20.On peut par ailleurs supposer que ces catégories d'obligations non contractuelles revêtiront des contours assez larges afin d'englober les concepts nationaux fort différents. L'Exposé des Motifs précédant la proposition initiale du règlement pose clairement le problème de l'hétérogénéité des droits substantiels nationaux en cette matière de sorte qu'il “convient d'éviter un vocabulaire technique… La plupart des États membres connaissent ensuite les sous-catégories que sont la répétition de l'indu ou l'enrichissement sans cause d'une part, et la gestion d'affaires (negotiorum gestio), de l'autre. Tant le droit matériel que les règles de conflits en cette matière se trouvent en pleine évolution dans la plupart des États membres laissant place à une grande insécurité juridique” [26].

21.Il découle par ailleurs de la formulation de l'article 10,1° du règlement que le paiement indu est considéré comme une variante de la notion communautaire de l'enrichissement sans cause, non comme une catégorie à part d'obligation non contractuelle. En effet, on peut lire qu'“une obligation non contractuelle découlant d'un enrichissement sans cause, y compris un paiement indu…” [27].

22.On apprendra encore des travaux préparatoires que des réclamations dues à la suite de l'annulation d'un contrat pourront être qualifiées d'enrichissement sans cause au sens du règlement.
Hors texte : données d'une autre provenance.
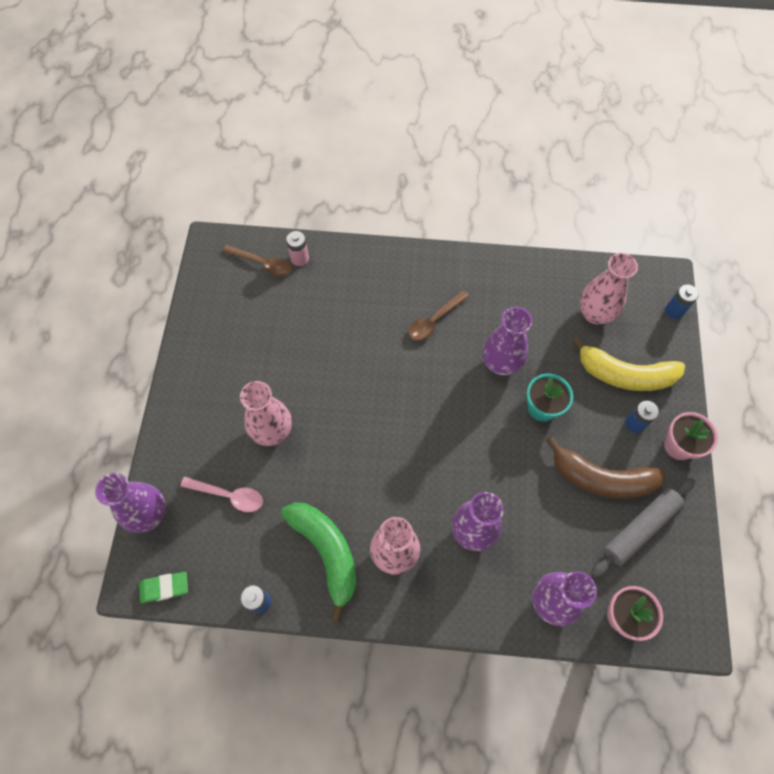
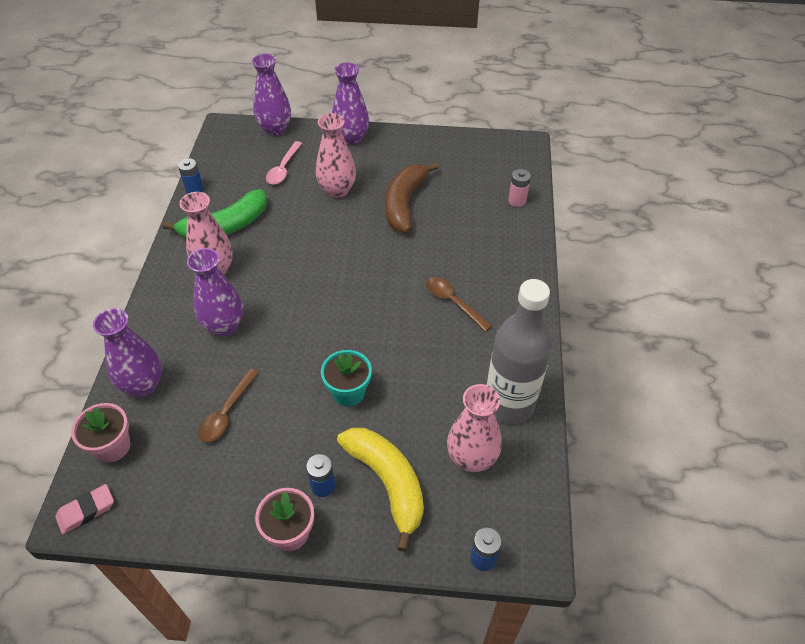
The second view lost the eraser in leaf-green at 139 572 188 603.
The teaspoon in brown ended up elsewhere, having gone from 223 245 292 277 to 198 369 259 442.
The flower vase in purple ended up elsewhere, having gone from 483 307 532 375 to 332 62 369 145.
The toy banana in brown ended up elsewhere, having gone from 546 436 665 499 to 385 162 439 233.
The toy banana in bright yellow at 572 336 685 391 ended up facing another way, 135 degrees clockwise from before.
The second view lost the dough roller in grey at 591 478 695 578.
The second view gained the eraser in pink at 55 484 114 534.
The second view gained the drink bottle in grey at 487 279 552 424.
En effet, selon la Commission, “l'expression 'relation préexistante' vise notamment les rapports précontractuels et les contrats nuls” [28].

23.On peut enfin s'interroger sur le caractère subsidiaire que pourrait éventuellement revêtir ce type d'obligations non contractuelles. Dans le cadre de la Convention de Bruxelles, la Cour de justice a eu plusieurs fois l'occasion de se prononcer sur le caractère résiduel de l'obligation non contractuelle par rapport à l'obligation contractuelle [29]. Mais faut-il également considérer qu'il existe un lien hiérarchique supplémentaire entre les obligations non contractuelles dérivant d'un fait dommageable et celles qui ne dériveraient pas d'un fait dommageable?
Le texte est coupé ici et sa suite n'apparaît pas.